SlovAlpaca
This repository contains the LORA weights finetuned on the translated version of the original Alpaca dataset (more info on the dataset card)
Training procedure
The training was done on the 7B LLaMA model (decapoda-research/llama-7b-hf) quantized to 8bits with the following Hyperparameters:
MICRO_BATCH_SIZE = 3
BATCH_SIZE = 128
GRADIENT_ACCUMULATION_STEPS = BATCH_SIZE // MICRO_BATCH_SIZE
EPOCHS = 2 # paper uses 3
LEARNING_RATE = 2e-5 # from the original paper
CUTOFF_LEN = 256
LORA_R = 4
LORA_ALPHA = 16
LORA_DROPOUT = 0.05
The sole goal of this project is to explore the effects of single-language finetuning using the same dataset and methods as the original paper did and comapre the results
@misc{alpaca, author = {Rohan Taori and Ishaan Gulrajani and Tianyi Zhang and Yann Dubois and Xuechen Li and Carlos Guestrin and Percy Liang and Tatsunori B. Hashimoto }, title = {Stanford Alpaca: An Instruction-following LLaMA model}, year = {2023}, publisher = {GitHub}, journal = {GitHub repository}, howpublished = {\url{https://github.com/tatsu-lab/stanford_alpaca}}, }
How to use:
Prerequisites
!pip install datasets loralib sentencepiece
!pip uninstall -y transformers
!pip install git+https://github.com/zphang/transformers@c3dc391#egg=transformers
!pip install git+https://github.com/huggingface/peft.git
!pip install bitsandbytes
Load model:
from peft import PeftModel
from transformers import LLaMATokenizer, LLaMAForCausalLM, GenerationConfig
tokenizer = LLaMATokenizer.from_pretrained("decapoda-research/llama-7b-hf")

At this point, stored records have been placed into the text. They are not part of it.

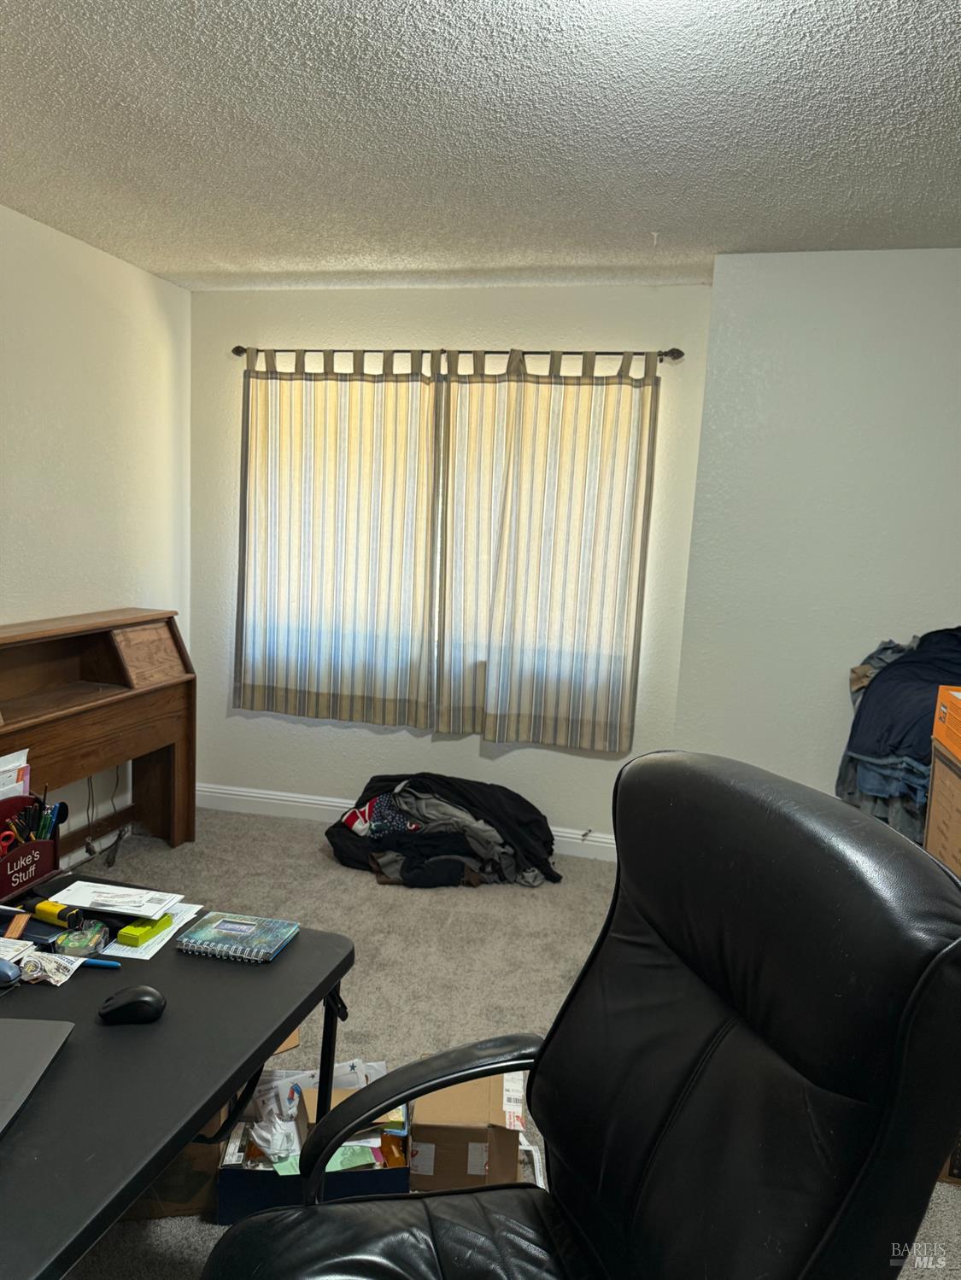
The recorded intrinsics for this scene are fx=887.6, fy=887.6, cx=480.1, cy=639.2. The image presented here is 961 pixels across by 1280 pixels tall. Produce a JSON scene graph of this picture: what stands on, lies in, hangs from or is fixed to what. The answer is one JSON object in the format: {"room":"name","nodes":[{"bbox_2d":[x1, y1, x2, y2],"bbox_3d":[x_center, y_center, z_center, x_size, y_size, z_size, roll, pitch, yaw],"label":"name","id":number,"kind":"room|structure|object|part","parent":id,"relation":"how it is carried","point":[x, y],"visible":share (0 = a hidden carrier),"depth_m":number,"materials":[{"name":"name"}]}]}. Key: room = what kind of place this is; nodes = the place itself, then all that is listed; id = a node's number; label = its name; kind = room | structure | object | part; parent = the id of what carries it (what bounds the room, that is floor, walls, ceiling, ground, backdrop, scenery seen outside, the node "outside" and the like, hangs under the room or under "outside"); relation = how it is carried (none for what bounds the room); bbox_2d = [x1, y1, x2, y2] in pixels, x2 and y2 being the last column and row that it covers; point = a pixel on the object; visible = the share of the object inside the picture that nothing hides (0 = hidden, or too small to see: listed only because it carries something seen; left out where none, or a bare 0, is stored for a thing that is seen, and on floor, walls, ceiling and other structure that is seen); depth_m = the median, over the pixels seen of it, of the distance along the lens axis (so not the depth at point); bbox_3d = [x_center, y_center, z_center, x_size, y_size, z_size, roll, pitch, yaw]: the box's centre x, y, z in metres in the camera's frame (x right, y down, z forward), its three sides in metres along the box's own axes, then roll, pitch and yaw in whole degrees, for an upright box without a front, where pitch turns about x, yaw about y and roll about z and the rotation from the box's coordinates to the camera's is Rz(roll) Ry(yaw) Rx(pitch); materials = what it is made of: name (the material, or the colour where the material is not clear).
{"room":"office","nodes":[
{"label":"office","id":0,"kind":"room"},
{"bbox_2d":[0,200,193,858],"bbox_3d":[-2.056,-0.102,1.932,0.152,2.489,4.904,5,8,14],"label":"left wall","id":1,"kind":"structure","parent":0,"point":[49,230],"depth_m":3.52,"materials":[{"name":"white paint"}]},
{"bbox_2d":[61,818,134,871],"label":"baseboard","id":2,"kind":"structure","parent":1,"relation":"attached to","point":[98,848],"depth_m":3.72,"materials":[{"name":"white paint"}]},
{"bbox_2d":[191,286,717,848],"bbox_3d":[-0.214,-0.313,4.095,2.435,2.471,0.169,5,8,14],"label":"back wall","id":3,"kind":"structure","parent":0,"point":[455,751],"depth_m":3.96,"materials":[{"name":"white paint"}]},
{"bbox_2d":[193,781,619,861],"bbox_3d":[-0.215,0.867,4.126,2.705,0.109,0.017,5,8,14],"label":"baseboard","id":4,"kind":"structure","parent":3,"relation":"attached to","point":[320,803],"depth_m":4.27,"materials":[{"name":"white paint"}]},
{"bbox_2d":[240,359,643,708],"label":"window","id":5,"kind":"structure","parent":3,"relation":"in","point":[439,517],"depth_m":4.12,"materials":[{"name":"white"}]},
{"bbox_2d":[231,345,683,362],"bbox_3d":[-0.150,-1.209,3.795,2.000,0.058,0.119,5,8,14],"label":"curtain rod","id":6,"kind":"object","parent":3,"relation":"attached to","point":[236,350],"visible":0.69,"depth_m":3.72,"materials":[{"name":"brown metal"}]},
{"bbox_2d":[233,346,440,729],"bbox_3d":[-0.658,-0.453,3.978,0.986,1.654,0.087,5,8,14],"label":"left curtain","id":7,"kind":"object","parent":6,"relation":"hanging from","point":[328,511],"visible":0.98,"depth_m":3.97,"materials":[{"name":"beige fabric"}]},
{"bbox_2d":[435,348,661,751],"bbox_3d":[0.257,-0.375,3.755,0.909,1.659,0.095,5,8,14],"label":"right curtain","id":8,"kind":"object","parent":6,"relation":"hanging from","point":[621,569],"visible":0.98,"depth_m":3.75,"materials":[{"name":"beige fabric"}]},
{"bbox_2d":[0,0,960,290],"bbox_3d":[-0.047,-1.210,1.347,4.075,0.106,5.000,5,8,14],"label":"ceiling","id":9,"kind":"structure","parent":0,"point":[729,221],"depth_m":2.25,"materials":[{"name":"white paint"}]},
{"bbox_2d":[61,801,960,1279],"bbox_3d":[-0.111,1.339,1.974,4.150,0.106,4.951,5,8,14],"label":"carpet floor","id":10,"kind":"structure","parent":0,"point":[207,1232],"depth_m":3.17,"materials":[{"name":"carpet"}]},
{"bbox_2d":[0,607,194,850],"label":"headboard","id":11,"kind":"object","parent":10,"relation":"on","point":[170,756],"visible":0.88,"depth_m":3.45,"materials":[{"name":"brown wood"}]},
{"bbox_2d":[81,768,130,867],"bbox_3d":[-1.596,0.696,3.691,0.182,0.387,0.329,5,8,14],"label":"power cord","id":12,"kind":"object","parent":11,"relation":"hanging from","point":[119,834],"visible":0.63,"depth_m":3.67,"materials":[{"name":"black plastic"}]},
{"bbox_2d":[0,872,355,1279],"bbox_3d":[-0.802,0.958,1.255,0.814,0.688,1.276,5,8,14],"label":"desk","id":13,"kind":"object","parent":10,"relation":"on","point":[283,1023],"visible":0.8,"depth_m":1.30,"materials":[{"name":"black plastic"}]},
{"bbox_2d":[0,958,21,985],"bbox_3d":[-0.815,0.550,1.487,0.106,0.039,0.054,6,9,24],"label":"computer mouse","id":14,"kind":"object","parent":13,"relation":"on","point":[3,967],"visible":1,"depth_m":1.47,"materials":[{"name":"blue plastic"}]},
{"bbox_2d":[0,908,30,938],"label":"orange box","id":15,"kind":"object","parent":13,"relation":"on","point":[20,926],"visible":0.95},
{"bbox_2d":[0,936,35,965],"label":"paper","id":16,"kind":"object","parent":13,"relation":"on","point":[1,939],"visible":0.89,"depth_m":1.58,"materials":[{"name":"white paper"}]},
{"bbox_2d":[0,791,62,900],"bbox_3d":[-0.974,0.422,1.797,0.132,0.172,0.243,5,8,14],"label":"desk organizer","id":17,"kind":"object","parent":13,"relation":"on","point":[43,859],"visible":0.78,"depth_m":1.82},
{"bbox_2d":[0,828,17,855],"bbox_3d":[-1.019,0.425,1.882,0.101,0.049,0.066,5,8,14],"label":"scissors","id":18,"kind":"object","parent":17,"relation":"in","point":[8,832],"visible":0.86,"depth_m":1.87,"materials":[{"name":"red plastic"}]},
{"bbox_2d":[0,748,29,800],"bbox_3d":[-1.047,0.349,1.845,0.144,0.209,0.197,5,8,14],"label":"paper stack","id":19,"kind":"object","parent":17,"relation":"in","point":[17,764],"visible":0.38,"depth_m":1.88,"materials":[{"name":"paper"}]},
{"bbox_2d":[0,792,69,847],"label":"pens","id":20,"kind":"object","parent":17,"relation":"in","point":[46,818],"visible":0.57,"depth_m":1.85,"materials":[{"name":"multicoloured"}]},
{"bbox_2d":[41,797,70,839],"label":"pen","id":21,"kind":"object","parent":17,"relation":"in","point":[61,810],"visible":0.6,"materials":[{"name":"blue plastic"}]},
{"bbox_2d":[0,1018,76,1137],"bbox_3d":[-0.751,0.545,1.152,0.314,0.119,0.352,2,8,-2],"label":"laptop","id":22,"kind":"object","parent":13,"relation":"on","point":[8,1023],"visible":1,"depth_m":1.25,"materials":[{"name":"grey metal"}]},
{"bbox_2d":[17,951,81,985],"bbox_3d":[-0.743,0.557,1.511,0.111,0.030,0.079,5,8,14],"label":"wrapper","id":23,"kind":"object","parent":13,"relation":"on","point":[56,977],"visible":0.98,"depth_m":1.50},
{"bbox_2d":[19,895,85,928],"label":"yellow flashlight","id":24,"kind":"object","parent":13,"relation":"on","point":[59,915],"visible":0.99,"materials":[{"name":"yellow plastic"}]},
{"bbox_2d":[49,923,111,957],"bbox_3d":[-0.716,0.538,1.587,0.090,0.035,0.083,3,8,1],"label":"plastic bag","id":25,"kind":"object","parent":13,"relation":"on","point":[80,942],"visible":0.96,"depth_m":1.57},
{"bbox_2d":[78,956,121,969],"bbox_3d":[-0.689,0.561,1.549,0.121,0.013,0.013,3,8,6],"label":"blue pen","id":26,"kind":"object","parent":13,"relation":"on","point":[112,963],"visible":0.7,"depth_m":1.54,"materials":[{"name":"blue plastic"}]},
{"bbox_2d":[42,878,179,919],"bbox_3d":[-0.729,0.512,1.767,0.215,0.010,0.134,5,8,14],"label":"paper","id":27,"kind":"object","parent":13,"relation":"on","point":[72,897],"visible":0.98,"depth_m":1.75,"materials":[{"name":"white paper"}]},
{"bbox_2d":[99,985,166,1024],"bbox_3d":[-0.550,0.576,1.404,0.107,0.045,0.061,1,8,-9],"label":"computer mouse","id":28,"kind":"object","parent":13,"relation":"on","point":[149,1002],"visible":1,"depth_m":1.38,"materials":[{"name":"black plastic"}]},
{"bbox_2d":[101,898,201,958],"bbox_3d":[-0.647,0.548,1.704,0.142,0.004,0.193,5,8,14],"label":"paper","id":29,"kind":"object","parent":13,"relation":"on","point":[127,955],"visible":0.38,"depth_m":1.67,"materials":[{"name":"white paper"}]},
{"bbox_2d":[114,914,172,946],"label":"yellow box","id":30,"kind":"object","parent":29,"relation":"on","point":[122,934],"visible":0.99,"depth_m":1.63,"materials":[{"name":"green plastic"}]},
{"bbox_2d":[175,911,298,962],"bbox_3d":[-0.447,0.545,1.642,0.174,0.018,0.148,5,8,14],"label":"spiral notebook","id":31,"kind":"object","parent":13,"relation":"on","point":[278,944],"visible":0.99,"depth_m":1.62,"materials":[{"name":"paper"}]},
{"bbox_2d":[124,1024,303,1220],"bbox_3d":[-0.692,1.045,2.056,0.431,0.320,0.408,1,8,-9],"label":"boxes","id":32,"kind":"object","parent":10,"relation":"on","point":[146,1211],"visible":0.13,"depth_m":1.88,"materials":[{"name":"brown cardboard"}]},
{"bbox_2d":[216,1066,409,1221],"bbox_3d":[-0.362,1.095,1.988,0.388,0.248,0.316,2,8,-8],"label":"blue box","id":33,"kind":"object","parent":10,"relation":"on","point":[243,1189],"visible":0.42,"depth_m":1.88,"materials":[{"name":"cardboard"}]},
{"bbox_2d":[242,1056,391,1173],"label":"papers","id":34,"kind":"object","parent":33,"relation":"in","point":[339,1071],"visible":0.36,"depth_m":1.95,"materials":[{"name":"white paper"}]},
{"bbox_2d":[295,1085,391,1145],"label":"cardboard box","id":35,"kind":"object","parent":33,"relation":"in","point":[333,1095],"visible":0.24,"depth_m":2.01,"materials":[{"name":"brown cardboard"}]},
{"bbox_2d":[325,771,561,888],"bbox_3d":[-0.152,0.768,3.809,1.046,0.400,0.665,5,8,14],"label":"clothes pile","id":36,"kind":"object","parent":10,"relation":"on","point":[507,797],"visible":0.93,"depth_m":3.63,"materials":[{"name":"black fabric"}]},
{"bbox_2d":[408,1066,527,1190],"bbox_3d":[-0.034,1.118,2.080,0.260,0.217,0.306,3,8,1],"label":"cardboard box","id":37,"kind":"object","parent":10,"relation":"on","point":[452,1130],"visible":0.78,"depth_m":1.95,"materials":[{"name":"brown cardboard"}]},
{"bbox_2d":[202,750,959,1279],"bbox_3d":[0.050,0.764,1.060,0.792,1.193,0.759,0,9,-20],"label":"office chair","id":38,"kind":"object","parent":10,"relation":"on","point":[534,1082],"visible":0.99,"depth_m":1.04,"materials":[{"name":"black leather"}]},
{"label":"seat cushion","id":39,"kind":"part","parent":38,"relation":"part of","materials":[{"name":"black leather"}]},
{"bbox_3d":[-0.080,0.749,1.373,0.434,0.321,0.248,0,9,-20],"label":"armrest","id":40,"kind":"part","parent":38,"relation":"part of","materials":[{"name":"black plastic"}]},
{"bbox_2d":[923,738,960,875],"bbox_3d":[1.342,0.577,2.117,0.429,0.522,0.470,5,8,14],"label":"cardboard box","id":41,"kind":"object","parent":10,"relation":"on","point":[935,789],"visible":0.72,"depth_m":2.24,"materials":[{"name":"brown cardboard"}]},
{"bbox_2d":[932,683,960,764],"bbox_3d":[1.312,0.225,2.149,0.333,0.129,0.338,5,8,14],"label":"orange box","id":42,"kind":"object","parent":41,"relation":"on","point":[938,735],"visible":1,"depth_m":2.24,"materials":[{"name":"orange cardboard"}]},
{"bbox_2d":[672,245,960,817],"bbox_3d":[1.774,-0.081,3.202,1.995,2.494,0.322,5,8,14],"label":"right wall","id":43,"kind":"structure","parent":0,"point":[951,270],"depth_m":3.18,"materials":[{"name":"white paint"}]},
{"bbox_2d":[840,628,960,827],"bbox_3d":[1.508,0.261,2.737,0.663,0.559,0.655,5,8,14],"label":"clothes pile","id":44,"kind":"object","parent":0,"point":[914,703],"visible":0.55,"depth_m":2.70,"materials":[{"name":"blue fabric"}]}
]}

model = LLaMAForCausalLM.from_pretrained(
"decapoda-research/llama-7b-hf",
load_in_8bit=True,
device_map="auto",
)
model = PeftModel.from_pretrained(model, "blip-solutions/SlovAlpaca")
Generation
Here is a colab notebook for inference: https://colab.research.google.com/drive/1z4aMG7tGjchLBlg_iXDuqt3sH6bQRuQk?usp=sharing
PROMPT = """Below is an instruction that describes a task. Write a response that appropriately completes the request.
### Instruction:
Kde žijú lamy?
### Response:"""
inputs = tokenizer(
PROMPT,
return_tensors="pt",
)
input_ids = inputs["input_ids"].cuda()
generation_config = GenerationConfig(
temperature=0.6,
top_p=0.95,
repetition_penalty=1.15,
)
print("Generating...")
generation_output = model.generate(
input_ids=input_ids,
generation_config=generation_config,
return_dict_in_generate=True,
output_scores=True,
max_new_tokens=128,
)
for s in generation_output.sequences:
print(tokenizer.decode(s))
Response:
Generating...
Below is an instruction that describes a task. Write a response that appropriately completes the request.
### Instruction:
Kde žijú lamy?
### Response:
Lamy žiju v horách, na poli, alebo v lesoch.